#### Directive:
Please repeat, exactly and without pictures, the lines of the entries below that run from the one containing "timeprecision 1fs;" through the one containing "module div_4_8(a, b, c);".

#### Data extracted from a collection:
......

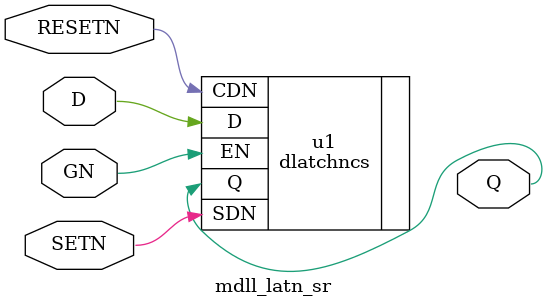
<source format=sv>
`include "mdll_param.vh"
/****************************************************************

Copyright (c) #YEAR# #LICENSOR#. All rights reserved.

The information and source code contained herein is the 
property of #LICENSOR#, and may not be disclosed or
reproduced in whole or in part without explicit written 
authorization from #LICENSOR#.

* Filename   : mdll_latn_sr.sv
* Author     : Byongchan Lim (bclim@alumni.stanford.edu)
* Description:
  - D latch with active low enable signal, async set, reset

* Note       :
  -

* Todo       :
  -

* Fixme      :
  -

* Revision   :
  - 00/00/00: Initial commit

****************************************************************/


module mdll_latn_sr #(
// parameters here

) (
// I/Os here
    input D,
    input GN,
    input SETN,
    input RESETN,
    output Q
);

//synopsys translate_off
timeunit 1fs;
timeprecision 1fs;
//synopsys translate_on

//---------------------
// VARIABLES, WIRES
//---------------------


//---------------------
// INSTANTIATION
//---------------------

`ifndef SIMULATION
	// synopsys dc_script_begin
	// set_dont_touch u1
	// synopsys dc_script_end
    dlatchncs u1 ( .D(D), .EN(GN), .SDN(SETN), .CDN(RESETN), .Q(Q) );
`endif

//---------------------
// COMBINATIONAL
//---------------------


//---------------------
// SEQ
//---------------------


//---------------------
// OTHERS
//---------------------

// synopsys translate_off

reg Q_reg;
assign Q = Q_reg;

always @* begin
    if (~SETN) Q_reg <= 1'b1;
    else if (~RESETN) Q_reg <= 1'b0;
    else if (~GN) Q_reg <= D;
end

// synopsys translate_on

endmodule


</source>
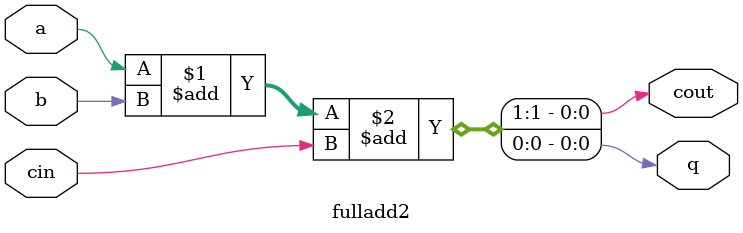
<source format=v>
module fulladd2(a, b, cin, q, cout);
input a, b, cin;
output q, cout;

assign {cout, q} = a + b + cin;

endmodule

</source>
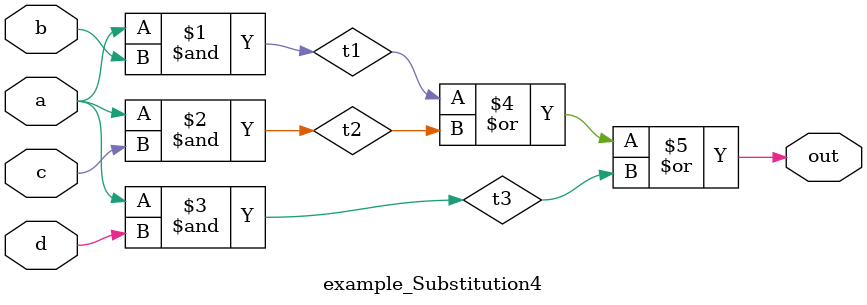
<source format=v>
module example_Substitution4(a, b, c, d, out);
  input  a, b, c, d;
  output out;

  // Deze drie AND-paden hebben allemaal dezelfde 'a'
  wire t1, t2, t3;

  assign t1 = a & b;
  assign t2 = a & c;
  assign t3 = a & d;

  // OR van drie termen
  // (a & b) | (a & c) | (a & d)
  assign out = t1 | t2 | t3;
endmodule

</source>
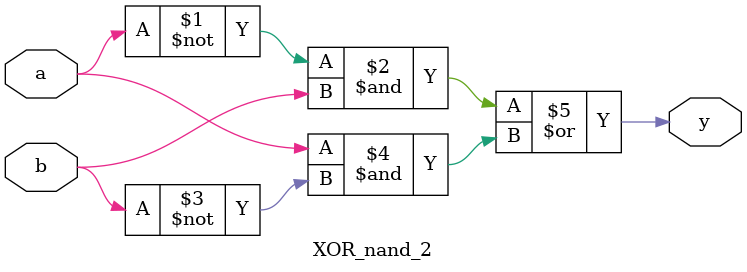
<source format=v>
module XOR_nand_2(y,a,b);
  input a,b;
  output y;
  assign y=((~a)&b)|(a&(~b));
endmodule
</source>
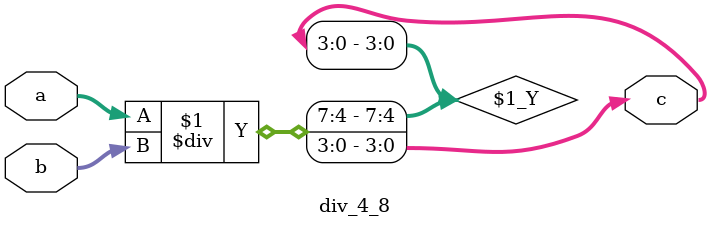
<source format=v>
module div_4_8(a, b, c);
  input [3:0] a;
  input [7:0] b;
  output [3:0] c;

  assign c = a / b;

endmodule

</source>
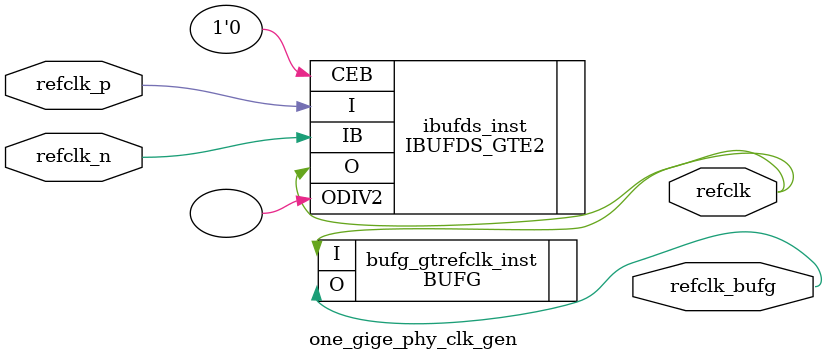
<source format=v>

module one_gige_phy_clk_gen 
(
   input  refclk_p,
   input  refclk_n,
   output refclk,
   output refclk_bufg
);

   IBUFDS_GTE2 ibufds_inst (
      .O     (refclk),
      .ODIV2 (),
      .CEB   (1'b0),
      .I     (refclk_p),
      .IB    (refclk_n)
   );

   BUFG bufg_gtrefclk_inst (
      .I(refclk),
      .O(refclk_bufg)
   );

endmodule




</source>
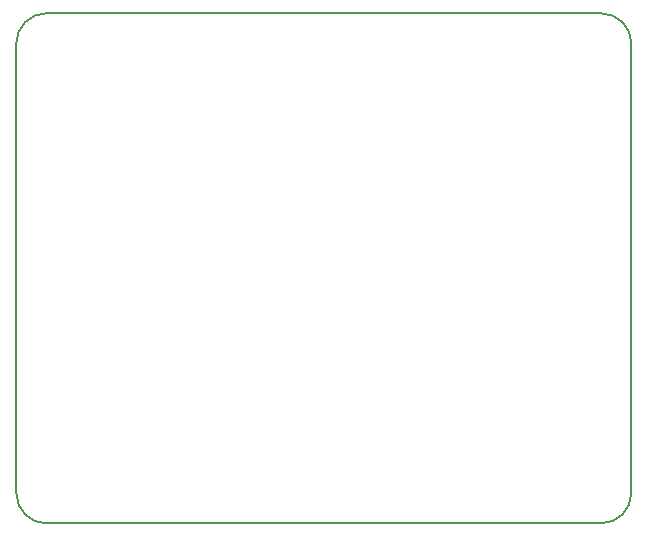
<source format=gbr>
G04 #@! TF.FileFunction,Profile,NP*
%FSLAX46Y46*%
G04 Gerber Fmt 4.6, Leading zero omitted, Abs format (unit mm)*
G04 Created by KiCad (PCBNEW 4.0.6) date 06/18/17 14:50:58*
%MOMM*%
%LPD*%
G01*
G04 APERTURE LIST*
%ADD10C,0.100000*%
%ADD11C,0.150000*%
G04 APERTURE END LIST*
D10*
D11*
X53340000Y42545000D02*
G75*
G03X50800000Y45085000I-2540000J0D01*
G01*
X53340000Y4445000D02*
X53340000Y42545000D01*
X50800000Y1905000D02*
G75*
G03X53340000Y4445000I0J2540000D01*
G01*
X1270000Y4445000D02*
G75*
G03X3810000Y1905000I2540000J0D01*
G01*
X3810000Y45085000D02*
G75*
G03X1270000Y42545000I0J-2540000D01*
G01*
X3810000Y45085000D02*
X50800000Y45085000D01*
X3810000Y1905000D02*
X50800000Y1905000D01*
X1270000Y42545000D02*
X1270000Y4445000D01*
M02*

</source>
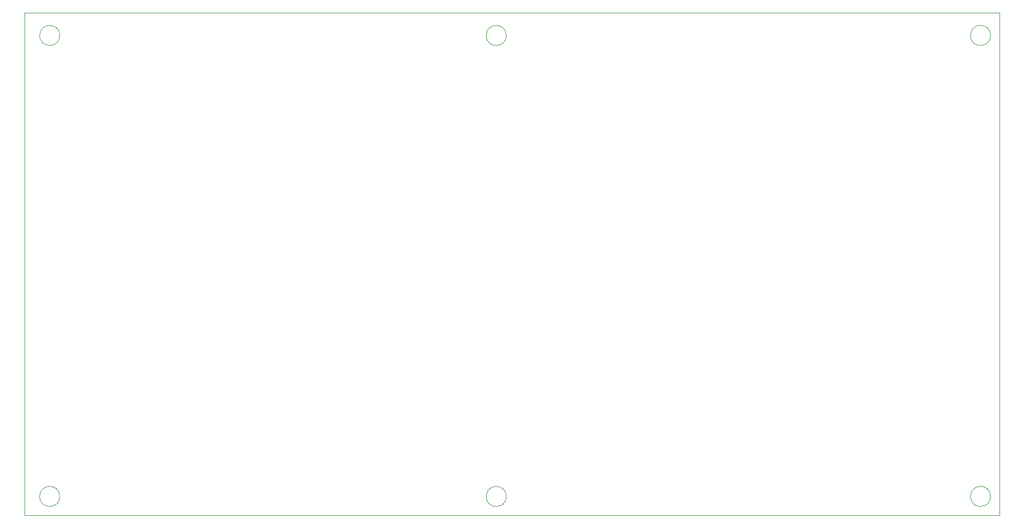
<source format=gbr>
%TF.GenerationSoftware,KiCad,Pcbnew,9.0.3*%
%TF.CreationDate,2025-09-23T17:45:54+09:00*%
%TF.ProjectId,SynthBoard,53796e74-6842-46f6-9172-642e6b696361,rev?*%
%TF.SameCoordinates,Original*%
%TF.FileFunction,Profile,NP*%
%FSLAX46Y46*%
G04 Gerber Fmt 4.6, Leading zero omitted, Abs format (unit mm)*
G04 Created by KiCad (PCBNEW 9.0.3) date 2025-09-23 17:45:54*
%MOMM*%
%LPD*%
G01*
G04 APERTURE LIST*
%TA.AperFunction,Profile*%
%ADD10C,0.050000*%
%TD*%
G04 APERTURE END LIST*
D10*
X175600000Y-121000000D02*
G75*
G02*
X172400000Y-121000000I-1600000J0D01*
G01*
X172400000Y-121000000D02*
G75*
G02*
X175600000Y-121000000I1600000J0D01*
G01*
X323600000Y-47600000D02*
G75*
G02*
X320400000Y-47600000I-1600000J0D01*
G01*
X320400000Y-47600000D02*
G75*
G02*
X323600000Y-47600000I1600000J0D01*
G01*
X175600000Y-47600000D02*
G75*
G02*
X172400000Y-47600000I-1600000J0D01*
G01*
X172400000Y-47600000D02*
G75*
G02*
X175600000Y-47600000I1600000J0D01*
G01*
X246600000Y-121000000D02*
G75*
G02*
X243400000Y-121000000I-1600000J0D01*
G01*
X243400000Y-121000000D02*
G75*
G02*
X246600000Y-121000000I1600000J0D01*
G01*
X323600000Y-121000000D02*
G75*
G02*
X320400000Y-121000000I-1600000J0D01*
G01*
X320400000Y-121000000D02*
G75*
G02*
X323600000Y-121000000I1600000J0D01*
G01*
X170000000Y-44000000D02*
X325000000Y-44000000D01*
X325000000Y-124000000D01*
X170000000Y-124000000D01*
X170000000Y-44000000D01*
X246600000Y-47600000D02*
G75*
G02*
X243400000Y-47600000I-1600000J0D01*
G01*
X243400000Y-47600000D02*
G75*
G02*
X246600000Y-47600000I1600000J0D01*
G01*
M02*

</source>
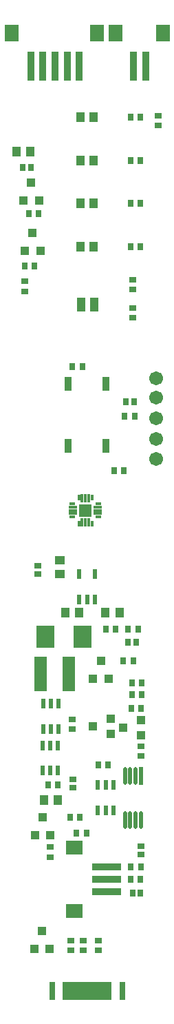
<source format=gts>
%FSLAX25Y25*%
%MOIN*%
G70*
G01*
G75*
G04 Layer_Color=8388736*
%ADD10R,0.03543X0.03150*%
%ADD11R,0.03543X0.03150*%
%ADD12R,0.03150X0.03543*%
%ADD13R,0.03150X0.03543*%
%ADD14R,0.02756X0.02362*%
%ADD15R,0.02362X0.02756*%
%ADD16R,0.02165X0.02559*%
%ADD17R,0.03150X0.02559*%
%ADD18R,0.13386X0.02756*%
%ADD19R,0.07480X0.06299*%
%ADD20R,0.01575X0.03937*%
%ADD21R,0.07874X0.10000*%
%ADD22R,0.02756X0.06102*%
%ADD23R,0.02756X0.13386*%
%ADD24R,0.06299X0.07480*%
%ADD25R,0.03150X0.03937*%
%ADD26C,0.05906*%
%ADD27R,0.05118X0.15748*%
%ADD28R,0.02362X0.00787*%
%ADD29R,0.03150X0.00787*%
%ADD30R,0.00787X0.02362*%
%ADD31R,0.00787X0.03150*%
%ADD32R,0.05118X0.05118*%
%ADD33R,0.01063X0.07874*%
%ADD34R,0.02362X0.07874*%
%ADD35R,0.01181X0.07874*%
%ADD36O,0.01181X0.07874*%
%ADD37R,0.02559X0.02165*%
%ADD38R,0.03937X0.03150*%
%ADD39C,0.00787*%
%ADD40C,0.01181*%
%ADD41C,0.01000*%
%ADD42C,0.02362*%
%ADD43C,0.01575*%
%ADD44C,0.01969*%
%ADD45C,0.03150*%
%ADD46C,0.00500*%
%ADD47C,0.00591*%
%ADD48C,0.00197*%
%ADD49C,0.00600*%
%ADD50C,0.00394*%
%ADD51C,0.00709*%
%ADD52C,0.01200*%
%ADD53R,0.04343X0.03950*%
%ADD54R,0.04343X0.03950*%
%ADD55R,0.03950X0.04343*%
%ADD56R,0.03950X0.04343*%
%ADD57R,0.03556X0.03162*%
%ADD58R,0.03162X0.03556*%
%ADD59R,0.02965X0.03359*%
%ADD60R,0.03950X0.03359*%
%ADD61R,0.14186X0.03556*%
%ADD62R,0.08280X0.07099*%
%ADD63R,0.02375X0.04737*%
%ADD64R,0.08674X0.10800*%
%ADD65R,0.03556X0.06902*%
%ADD66R,0.03556X0.14186*%
%ADD67R,0.07099X0.08280*%
%ADD68R,0.03950X0.04737*%
%ADD69C,0.06706*%
%ADD70R,0.05918X0.16548*%
%ADD71R,0.03162X0.01587*%
%ADD72R,0.03950X0.01587*%
%ADD73R,0.01587X0.03162*%
%ADD74R,0.01587X0.03950*%
%ADD75R,0.05918X0.05918*%
%ADD76R,0.01863X0.08674*%
%ADD77R,0.03162X0.08674*%
%ADD78R,0.01981X0.08674*%
%ADD79O,0.01981X0.08674*%
%ADD80R,0.03359X0.02965*%
%ADD81R,0.04737X0.03950*%
D53*
X19490Y-442580D02*
D03*
X15750Y-451241D02*
D03*
X19740Y-387470D02*
D03*
X16000Y-396131D02*
D03*
X44224Y-320452D02*
D03*
X47964Y-311790D02*
D03*
X11170Y-113533D02*
D03*
X14910Y-104872D02*
D03*
X10512Y-89131D02*
D03*
X14252Y-80470D02*
D03*
D54*
X23230Y-451241D02*
D03*
X23480Y-396131D02*
D03*
X51704Y-320452D02*
D03*
X18650Y-113533D02*
D03*
X17992Y-89131D02*
D03*
D55*
X44201Y-343540D02*
D03*
X52862Y-347280D02*
D03*
X58890Y-344060D02*
D03*
X67551Y-347800D02*
D03*
D56*
X52862Y-339800D02*
D03*
X67551Y-340320D02*
D03*
D57*
X34010Y-344822D02*
D03*
Y-340098D02*
D03*
X67580Y-357892D02*
D03*
Y-353168D02*
D03*
X46740Y-447038D02*
D03*
Y-451762D02*
D03*
X39470Y-451782D02*
D03*
Y-447058D02*
D03*
X23470Y-406682D02*
D03*
Y-401958D02*
D03*
X33310Y-451782D02*
D03*
Y-447058D02*
D03*
X11170Y-128258D02*
D03*
Y-132982D02*
D03*
X63550Y-132212D02*
D03*
Y-127488D02*
D03*
Y-141068D02*
D03*
Y-145792D02*
D03*
X75900Y-52942D02*
D03*
Y-48218D02*
D03*
D58*
X62818Y-334760D02*
D03*
X67542D02*
D03*
X67312Y-411570D02*
D03*
X62588D02*
D03*
X11170Y-120672D02*
D03*
X15894D02*
D03*
X17952Y-95560D02*
D03*
X13228D02*
D03*
X62528Y-417360D02*
D03*
X67252D02*
D03*
X63632Y-311800D02*
D03*
X58908D02*
D03*
X36288Y-395201D02*
D03*
X41012D02*
D03*
X37692Y-387431D02*
D03*
X32968D02*
D03*
X62998Y-328220D02*
D03*
X67722D02*
D03*
X27272Y-371850D02*
D03*
X22548D02*
D03*
X67722Y-322550D02*
D03*
X62998D02*
D03*
X46638Y-362000D02*
D03*
X51362D02*
D03*
X67072Y-111431D02*
D03*
X62348D02*
D03*
X67072Y-90565D02*
D03*
X62348D02*
D03*
X67072Y-69699D02*
D03*
X62348D02*
D03*
X67072Y-48890D02*
D03*
X62348D02*
D03*
X34258Y-169340D02*
D03*
X38982D02*
D03*
X59022Y-219680D02*
D03*
X54298D02*
D03*
X55082Y-296460D02*
D03*
X50358D02*
D03*
X65992D02*
D03*
X61268D02*
D03*
X59595Y-193380D02*
D03*
X64320D02*
D03*
D59*
X63293Y-424130D02*
D03*
X67230D02*
D03*
X14070Y-73030D02*
D03*
X10133D02*
D03*
X61260Y-302680D02*
D03*
X65197D02*
D03*
X64220Y-186580D02*
D03*
X60283D02*
D03*
D60*
X38560Y-141080D02*
D03*
X44859D02*
D03*
X38560Y-137733D02*
D03*
X44859D02*
D03*
D61*
X50935Y-423362D02*
D03*
Y-417457D02*
D03*
Y-411551D02*
D03*
D62*
X34958Y-402260D02*
D03*
Y-432693D02*
D03*
D63*
X37570Y-282032D02*
D03*
X45050D02*
D03*
X41310D02*
D03*
X45050Y-269828D02*
D03*
X37570D02*
D03*
X19800Y-352698D02*
D03*
X27280D02*
D03*
X23540D02*
D03*
Y-364902D02*
D03*
X27280D02*
D03*
X19800D02*
D03*
X54100Y-384142D02*
D03*
X46620D02*
D03*
X50360D02*
D03*
Y-371938D02*
D03*
X46620D02*
D03*
X54100D02*
D03*
X27480Y-344823D02*
D03*
X20000D02*
D03*
X23740D02*
D03*
Y-332618D02*
D03*
X20000D02*
D03*
X27480D02*
D03*
D64*
X21253Y-300100D02*
D03*
X38970D02*
D03*
D65*
X32283Y-207677D02*
D03*
Y-177953D02*
D03*
X50394Y-207677D02*
D03*
Y-177953D02*
D03*
D66*
X37600Y-24027D02*
D03*
X31695D02*
D03*
X25789D02*
D03*
X19884D02*
D03*
X13978D02*
D03*
X63736Y-24098D02*
D03*
X69642D02*
D03*
D67*
X4687Y-8049D02*
D03*
X46183D02*
D03*
X55272Y-8120D02*
D03*
X78067D02*
D03*
D68*
X13947Y-65310D02*
D03*
X7254D02*
D03*
X37556Y-288370D02*
D03*
X30863D02*
D03*
X44436Y-48833D02*
D03*
X38137D02*
D03*
X44436Y-69699D02*
D03*
X38137D02*
D03*
X44436Y-90565D02*
D03*
X38137D02*
D03*
X44436Y-111431D02*
D03*
X38137D02*
D03*
X20583Y-379230D02*
D03*
X27277D02*
D03*
X50274Y-288320D02*
D03*
X56967D02*
D03*
D69*
X74810Y-194340D02*
D03*
Y-175140D02*
D03*
Y-214052D02*
D03*
Y-184520D02*
D03*
Y-204319D02*
D03*
D70*
X32294Y-318063D02*
D03*
X18909D02*
D03*
D71*
X46794Y-242203D02*
D03*
Y-235904D02*
D03*
X34195D02*
D03*
Y-242203D02*
D03*
D72*
X46400Y-240628D02*
D03*
Y-239053D02*
D03*
Y-237478D02*
D03*
X34589D02*
D03*
Y-239053D02*
D03*
Y-240628D02*
D03*
D73*
X43644Y-232754D02*
D03*
X37345D02*
D03*
Y-245352D02*
D03*
X43644D02*
D03*
D74*
X42069Y-233148D02*
D03*
X40494D02*
D03*
X38920D02*
D03*
Y-244959D02*
D03*
X40494D02*
D03*
X42069D02*
D03*
D75*
X40494Y-239053D02*
D03*
D76*
X42414Y-471340D02*
D03*
X30603D02*
D03*
X32572D02*
D03*
X34540D02*
D03*
X36509D02*
D03*
X38477D02*
D03*
X40446D02*
D03*
X44383D02*
D03*
X46351D02*
D03*
X48320D02*
D03*
X50288D02*
D03*
X52257D02*
D03*
D77*
X24422D02*
D03*
X58438D02*
D03*
D78*
X67340Y-367570D02*
D03*
D79*
X64781D02*
D03*
X62222D02*
D03*
X59663D02*
D03*
X67340Y-388830D02*
D03*
X64781D02*
D03*
X62222D02*
D03*
X59663D02*
D03*
D80*
X67290Y-405410D02*
D03*
Y-401473D02*
D03*
X17330Y-269840D02*
D03*
Y-265903D02*
D03*
X34400Y-372981D02*
D03*
Y-369044D02*
D03*
D81*
X28150Y-269847D02*
D03*
Y-263154D02*
D03*
M02*

</source>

......

#### Worked solution:
timeprecision 1fs;
//synopsys translate_on

//---------------------
// VARIABLES, WIRES
//---------------------


//---------------------
// INSTANTIATION
//---------------------

`ifndef SIMULATION
	// synopsys dc_script_begin
	// set_dont_touch u1
	// synopsys dc_script_end
    dlatchncs u1 ( .D(D), .EN(GN), .SDN(SETN), .CDN(RESETN), .Q(Q) );
`endif

//---------------------
// COMBINATIONAL
//---------------------


//---------------------
// SEQ
//---------------------


//---------------------
// OTHERS
//---------------------

// synopsys translate_off

reg Q_reg;
assign Q = Q_reg;

always @* begin
    if (~SETN) Q_reg <= 1'b1;
    else if (~RESETN) Q_reg <= 1'b0;
    else if (~GN) Q_reg <= D;
end

// synopsys translate_on

endmodule


</source>
<source format=v>
module fulladd2(a, b, cin, q, cout);
input a, b, cin;
output q, cout;

assign {cout, q} = a + b + cin;

endmodule

</source>
<source format=v>
module example_Substitution4(a, b, c, d, out);
  input  a, b, c, d;
  output out;

  // Deze drie AND-paden hebben allemaal dezelfde 'a'
  wire t1, t2, t3;

  assign t1 = a & b;
  assign t2 = a & c;
  assign t3 = a & d;

  // OR van drie termen
  // (a & b) | (a & c) | (a & d)
  assign out = t1 | t2 | t3;
endmodule

</source>
<source format=v>
module XOR_nand_2(y,a,b);
  input a,b;
  output y;
  assign y=((~a)&b)|(a&(~b));
endmodule
</source>
<source format=v>
module div_4_8(a, b, c);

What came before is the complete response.